Hilfsmittel lassen sich auch im Internet bestellen, das ist aber nicht immer ratsam: Müssen individuelle Anpassungen vorgenommen werden, empfiehlt der Sozialverband Deutschland einen Kauf im stationären Sanitätshaus, weil es dort eine individuelle Beratung gibt. Rezeptfreie Artikel wie Duschhocker oder Blutdruckmesser können aber im Netz günstiger als im Geschäft sein. Auch bei regelmäßig benötigten Hilfsmitteln wie Inkontinenz-Artikeln kann eine Bestellung im Internet sinnvoll sein, weil oft ein Preisvorteil oder Rabatt gewährt wird.

Neben Krankenkasse auch andere Kostenträger möglich

Bei der Übernahme der Kosten für ein Hilfsmittel kommen mehrere Kostenträger infrage. Meist ist die gesetzliche oder private Krankenversicherung die richtige Adresse. Je nachdem, für welchen Zweck oder aus welchem Grund das Hilfsmittel benötigt wird, können auch die Rentenversicherung, die Unfallversicherung, die Arbeitsagentur oder das Sozialamt die Kosten übernehmen.

Was ist der Unterschied zu Pflegehilfsmitteln?

Pflegehilfsmittel werden von der gesetzlichen Pflegeversicherung gewährt. Voraussetzung hierfür ist, dass der oder die Betroffene pflegebedürftig ist und ein Pflegegrad vorliegt. Bei Pflegehilfsmitteln handelt es sich um Geräte und Sachmittel, die zur häuslichen Pflege notwendig sind. Sie sollen die Pflege erleichtern und dazu beitragen, Beschwerden zu lindern oder dem Pflegebedürftigen eine selbstständigere Lebensführung ermöglichen.

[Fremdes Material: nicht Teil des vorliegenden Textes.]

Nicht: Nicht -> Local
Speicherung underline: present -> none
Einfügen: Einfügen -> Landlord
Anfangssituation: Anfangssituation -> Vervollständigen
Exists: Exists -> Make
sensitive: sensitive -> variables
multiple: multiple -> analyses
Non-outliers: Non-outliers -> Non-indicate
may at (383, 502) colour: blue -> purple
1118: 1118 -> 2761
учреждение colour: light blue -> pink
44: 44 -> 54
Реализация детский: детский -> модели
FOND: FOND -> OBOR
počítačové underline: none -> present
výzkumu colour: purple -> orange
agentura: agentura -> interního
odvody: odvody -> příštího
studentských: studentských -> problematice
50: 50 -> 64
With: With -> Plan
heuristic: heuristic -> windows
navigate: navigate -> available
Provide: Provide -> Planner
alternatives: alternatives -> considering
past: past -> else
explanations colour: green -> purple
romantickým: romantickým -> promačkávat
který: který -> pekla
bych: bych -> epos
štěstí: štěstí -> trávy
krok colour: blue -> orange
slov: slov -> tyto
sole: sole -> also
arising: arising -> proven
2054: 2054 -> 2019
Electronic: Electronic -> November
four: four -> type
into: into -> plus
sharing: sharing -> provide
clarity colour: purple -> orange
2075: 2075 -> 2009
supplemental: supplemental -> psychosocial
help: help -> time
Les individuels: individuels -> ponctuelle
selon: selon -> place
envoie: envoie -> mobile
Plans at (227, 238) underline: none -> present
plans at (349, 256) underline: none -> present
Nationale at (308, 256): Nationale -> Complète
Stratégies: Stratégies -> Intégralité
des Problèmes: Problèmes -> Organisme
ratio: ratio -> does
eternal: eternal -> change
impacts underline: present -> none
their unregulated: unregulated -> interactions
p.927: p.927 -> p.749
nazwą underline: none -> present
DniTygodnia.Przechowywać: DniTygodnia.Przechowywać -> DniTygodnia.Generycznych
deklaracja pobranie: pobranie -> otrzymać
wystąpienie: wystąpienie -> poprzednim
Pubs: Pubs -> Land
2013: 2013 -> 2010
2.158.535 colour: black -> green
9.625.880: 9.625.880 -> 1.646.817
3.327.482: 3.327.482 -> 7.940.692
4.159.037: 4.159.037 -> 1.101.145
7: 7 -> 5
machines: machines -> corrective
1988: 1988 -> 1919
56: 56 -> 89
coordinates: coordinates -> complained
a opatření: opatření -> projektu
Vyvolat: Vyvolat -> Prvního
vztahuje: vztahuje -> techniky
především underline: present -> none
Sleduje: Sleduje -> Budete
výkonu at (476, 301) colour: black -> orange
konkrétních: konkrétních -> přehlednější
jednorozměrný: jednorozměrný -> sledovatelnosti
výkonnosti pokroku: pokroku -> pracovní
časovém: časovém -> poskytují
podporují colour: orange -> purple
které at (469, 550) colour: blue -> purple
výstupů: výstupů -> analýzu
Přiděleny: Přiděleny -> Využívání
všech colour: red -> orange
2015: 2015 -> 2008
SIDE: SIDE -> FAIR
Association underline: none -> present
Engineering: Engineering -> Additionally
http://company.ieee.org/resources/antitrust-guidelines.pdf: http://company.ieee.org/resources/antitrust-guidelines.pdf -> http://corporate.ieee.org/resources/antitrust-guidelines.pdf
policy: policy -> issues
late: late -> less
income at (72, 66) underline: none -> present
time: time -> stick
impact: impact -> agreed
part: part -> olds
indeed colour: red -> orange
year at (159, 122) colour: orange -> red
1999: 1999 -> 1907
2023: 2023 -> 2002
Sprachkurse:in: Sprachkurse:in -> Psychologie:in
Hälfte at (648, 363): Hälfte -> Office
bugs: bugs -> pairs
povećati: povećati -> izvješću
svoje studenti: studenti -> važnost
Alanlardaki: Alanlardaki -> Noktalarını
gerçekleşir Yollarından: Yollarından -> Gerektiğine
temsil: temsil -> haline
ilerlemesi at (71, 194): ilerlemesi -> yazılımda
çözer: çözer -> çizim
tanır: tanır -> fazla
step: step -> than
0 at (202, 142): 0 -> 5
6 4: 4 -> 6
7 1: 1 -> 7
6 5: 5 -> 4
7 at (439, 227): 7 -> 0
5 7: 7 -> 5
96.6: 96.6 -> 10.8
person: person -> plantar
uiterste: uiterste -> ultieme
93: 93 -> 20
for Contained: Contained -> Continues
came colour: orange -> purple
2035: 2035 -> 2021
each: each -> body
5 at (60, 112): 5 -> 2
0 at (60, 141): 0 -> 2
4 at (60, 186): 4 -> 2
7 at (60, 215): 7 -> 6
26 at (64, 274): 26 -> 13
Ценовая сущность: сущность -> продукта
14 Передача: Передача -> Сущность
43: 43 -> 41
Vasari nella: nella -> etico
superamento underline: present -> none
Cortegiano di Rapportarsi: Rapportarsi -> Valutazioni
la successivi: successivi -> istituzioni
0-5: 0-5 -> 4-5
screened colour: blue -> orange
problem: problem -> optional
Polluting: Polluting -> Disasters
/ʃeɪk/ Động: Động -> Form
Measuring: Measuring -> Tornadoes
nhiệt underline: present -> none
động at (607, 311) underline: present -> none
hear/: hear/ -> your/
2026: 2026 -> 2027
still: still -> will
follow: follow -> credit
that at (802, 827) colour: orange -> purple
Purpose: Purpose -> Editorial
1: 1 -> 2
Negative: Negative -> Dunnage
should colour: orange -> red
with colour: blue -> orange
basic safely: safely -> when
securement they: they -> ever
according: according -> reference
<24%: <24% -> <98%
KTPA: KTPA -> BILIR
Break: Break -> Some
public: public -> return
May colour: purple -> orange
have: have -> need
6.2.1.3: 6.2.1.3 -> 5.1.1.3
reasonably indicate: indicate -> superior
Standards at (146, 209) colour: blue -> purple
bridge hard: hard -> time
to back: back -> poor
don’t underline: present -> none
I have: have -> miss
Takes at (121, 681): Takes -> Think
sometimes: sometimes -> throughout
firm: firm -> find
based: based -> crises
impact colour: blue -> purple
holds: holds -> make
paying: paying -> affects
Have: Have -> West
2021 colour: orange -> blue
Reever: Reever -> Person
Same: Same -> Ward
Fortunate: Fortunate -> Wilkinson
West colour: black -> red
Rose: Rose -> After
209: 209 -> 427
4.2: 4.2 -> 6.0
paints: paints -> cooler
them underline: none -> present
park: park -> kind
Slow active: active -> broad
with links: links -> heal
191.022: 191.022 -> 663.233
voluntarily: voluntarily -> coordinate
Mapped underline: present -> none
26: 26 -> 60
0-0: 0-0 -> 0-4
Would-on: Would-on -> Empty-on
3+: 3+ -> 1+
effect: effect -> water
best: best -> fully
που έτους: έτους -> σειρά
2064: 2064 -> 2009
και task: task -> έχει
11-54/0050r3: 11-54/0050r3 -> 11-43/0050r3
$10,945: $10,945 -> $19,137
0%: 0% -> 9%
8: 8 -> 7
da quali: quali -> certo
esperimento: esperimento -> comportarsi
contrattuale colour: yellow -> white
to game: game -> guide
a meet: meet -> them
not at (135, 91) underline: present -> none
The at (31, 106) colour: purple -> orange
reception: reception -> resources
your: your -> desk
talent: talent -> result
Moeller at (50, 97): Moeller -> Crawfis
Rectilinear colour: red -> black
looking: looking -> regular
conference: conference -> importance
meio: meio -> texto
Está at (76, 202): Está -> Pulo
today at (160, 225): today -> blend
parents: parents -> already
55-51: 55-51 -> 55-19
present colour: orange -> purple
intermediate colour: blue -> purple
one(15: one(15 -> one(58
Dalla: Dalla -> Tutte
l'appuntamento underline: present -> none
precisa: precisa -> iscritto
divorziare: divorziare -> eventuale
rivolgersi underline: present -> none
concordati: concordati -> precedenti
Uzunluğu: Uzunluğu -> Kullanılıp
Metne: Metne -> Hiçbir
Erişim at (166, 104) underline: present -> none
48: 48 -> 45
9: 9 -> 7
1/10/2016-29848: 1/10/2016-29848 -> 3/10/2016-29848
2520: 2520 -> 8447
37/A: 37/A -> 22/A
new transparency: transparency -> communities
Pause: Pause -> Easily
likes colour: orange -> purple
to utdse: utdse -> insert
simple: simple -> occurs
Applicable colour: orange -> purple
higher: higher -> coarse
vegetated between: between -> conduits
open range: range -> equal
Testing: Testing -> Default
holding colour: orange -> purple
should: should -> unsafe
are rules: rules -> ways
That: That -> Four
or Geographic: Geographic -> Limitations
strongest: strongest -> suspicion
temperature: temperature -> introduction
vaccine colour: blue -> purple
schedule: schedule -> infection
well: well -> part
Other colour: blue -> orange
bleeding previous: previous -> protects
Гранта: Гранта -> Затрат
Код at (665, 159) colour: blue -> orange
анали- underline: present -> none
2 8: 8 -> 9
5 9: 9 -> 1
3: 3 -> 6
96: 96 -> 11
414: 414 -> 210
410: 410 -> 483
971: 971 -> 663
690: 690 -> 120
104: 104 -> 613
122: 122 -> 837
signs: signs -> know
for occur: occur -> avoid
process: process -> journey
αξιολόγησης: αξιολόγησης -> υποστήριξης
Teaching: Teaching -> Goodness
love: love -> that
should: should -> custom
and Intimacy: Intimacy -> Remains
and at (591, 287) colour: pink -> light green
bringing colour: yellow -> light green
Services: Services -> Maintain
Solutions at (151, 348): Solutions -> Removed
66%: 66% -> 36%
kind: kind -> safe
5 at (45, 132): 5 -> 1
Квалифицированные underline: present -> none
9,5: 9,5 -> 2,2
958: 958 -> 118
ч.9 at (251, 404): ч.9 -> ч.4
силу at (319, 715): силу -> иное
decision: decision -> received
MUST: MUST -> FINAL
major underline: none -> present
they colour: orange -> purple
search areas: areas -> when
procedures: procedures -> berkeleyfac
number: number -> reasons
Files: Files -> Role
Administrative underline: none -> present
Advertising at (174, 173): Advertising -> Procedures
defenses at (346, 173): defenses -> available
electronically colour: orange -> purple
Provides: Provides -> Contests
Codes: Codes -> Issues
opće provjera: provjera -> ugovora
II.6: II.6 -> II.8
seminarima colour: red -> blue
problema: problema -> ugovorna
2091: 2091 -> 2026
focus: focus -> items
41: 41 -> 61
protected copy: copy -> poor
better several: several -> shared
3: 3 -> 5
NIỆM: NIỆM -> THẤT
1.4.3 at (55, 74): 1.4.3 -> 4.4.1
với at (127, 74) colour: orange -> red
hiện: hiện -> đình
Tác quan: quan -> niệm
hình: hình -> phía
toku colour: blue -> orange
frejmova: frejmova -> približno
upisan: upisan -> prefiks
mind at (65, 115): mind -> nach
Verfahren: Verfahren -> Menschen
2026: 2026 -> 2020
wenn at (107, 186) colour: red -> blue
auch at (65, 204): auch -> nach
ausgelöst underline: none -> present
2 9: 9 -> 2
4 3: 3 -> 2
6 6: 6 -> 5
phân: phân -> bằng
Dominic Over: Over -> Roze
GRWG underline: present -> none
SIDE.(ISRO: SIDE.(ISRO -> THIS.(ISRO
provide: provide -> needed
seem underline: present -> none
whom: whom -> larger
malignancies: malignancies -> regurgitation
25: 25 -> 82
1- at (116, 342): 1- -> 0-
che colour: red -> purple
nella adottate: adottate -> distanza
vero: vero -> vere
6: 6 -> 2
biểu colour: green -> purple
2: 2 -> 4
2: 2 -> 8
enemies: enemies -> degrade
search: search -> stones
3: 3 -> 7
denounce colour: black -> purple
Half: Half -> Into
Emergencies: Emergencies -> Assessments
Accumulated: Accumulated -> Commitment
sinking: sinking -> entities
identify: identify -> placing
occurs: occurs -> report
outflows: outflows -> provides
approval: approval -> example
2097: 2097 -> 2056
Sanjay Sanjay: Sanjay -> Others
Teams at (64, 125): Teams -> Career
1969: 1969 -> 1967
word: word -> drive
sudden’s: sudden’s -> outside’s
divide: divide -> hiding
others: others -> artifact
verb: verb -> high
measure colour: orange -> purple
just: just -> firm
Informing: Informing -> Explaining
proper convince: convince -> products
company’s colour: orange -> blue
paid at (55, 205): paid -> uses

Fristen für die Abholung der Hilfsmittel

Kleinere Hilfsmittel wie Strümpfe, Bandagen oder Orthesen kann man in der Regel behalten. Anders ist es bei größeren Gegenständen wie Betten, Rollstühlen oder Sauerstoffgeräten. Sie sind meist nur geliehen und bleiben im Besitz der Kassen oder Sanitätshäuser. Diese sind in der Regel verpflichtet, die Hilfsmittel auch wieder abzuholen. Es gibt keine gesetzlich festgelegte Frist dafür, dauert in er Regel aber maximal 2-3 Wochen, sagt Klaus Wicher von SoVD Hamburg. Hilfsmittel dürfen nicht entsorgt oder weiterverkauft werden. Das könnte zu Schadenersatzforderungen führen.